··· Document text ···

March 9, 2017 Member Letter
Jeremiah 29:11 is one of the most often-quoted verses on plaques and in religious articles and for good reason. It contains a powerful and positive message, something we don’t see a lot of these days.
“For I know the thoughts that I think toward you, says the Lord, thoughts of peace and not of evil, to give you a future and a hope.”
Is there anything mankind needs today more than peace? And is there anything more important than hope? The verses that follow are equally powerful:
“Then you will call upon Me and go and pray to Me, and I will listen to you. And you will seek Me and find Me, when you search for Me with all your heart. I will be found by you, says the Lord, and I will bring you back from your captivity; I will gather you from all the nations and from all the places where I have driven you, says the Lord, and I will bring you to the place from which I cause you to be carried away captive” (verses 12-14).
The setting for these verses was Babylon, where the Jews were taken captive in the sixth century B.C. A false prophet by the name of Hananiah prophesied that the Jews would only be in Babylon for two years and then they would return to their homeland (Jeremiah 28:1-4). The Jews rejoiced and were excited to hear that they would soon be returning to the land of Judea. But Jeremiah interrupted their celebrating to give them a very different prophecy—the Jews would return to Judah all right, but it wouldn’t be until 70 years had passed, meaning that most of that generation would die in Babylon. Instead of the Jews’ returning to Judea within two years, the false prophet Hananiah was dead in less than one year (verse 17).

···

◆ **Work task 1**: According to the member letter, how long did Hananiah prophesy the Jews would stay in Babylon?
◆ **Work task 2**: Reproduce word for word the part of the member letter that opens with the words containing "The setting for" and closes with "year (verse 17).".
The listing has no connection to the member letter.

··· Data section ···

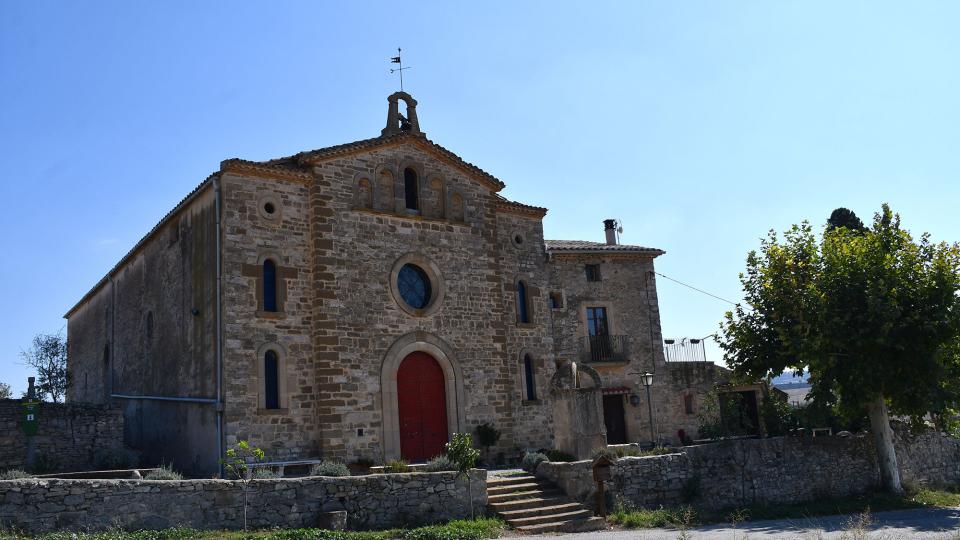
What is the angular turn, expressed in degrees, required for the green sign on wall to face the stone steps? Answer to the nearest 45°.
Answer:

···

◆ **Worked solution 1**: Two years.

◆ **Worked solution 2**:
The setting for these verses was Babylon, where the Jews were taken captive in the sixth century B.C. A false prophet by the name of Hananiah prophesied that the Jews would only be in Babylon for two years and then they would return to their homeland (Jeremiah 28:1-4). The Jews rejoiced and were excited to hear that they would soon be returning to the land of Judea. But Jeremiah interrupted their celebrating to give them a very different prophecy—the Jews would return to Judah all right, but it wouldn’t be until 70 years had passed, meaning that most of that generation would die in Babylon. Instead of the Jews’ returning to Judea within two years, the false prophet Hananiah was dead in less than one year (verse 17).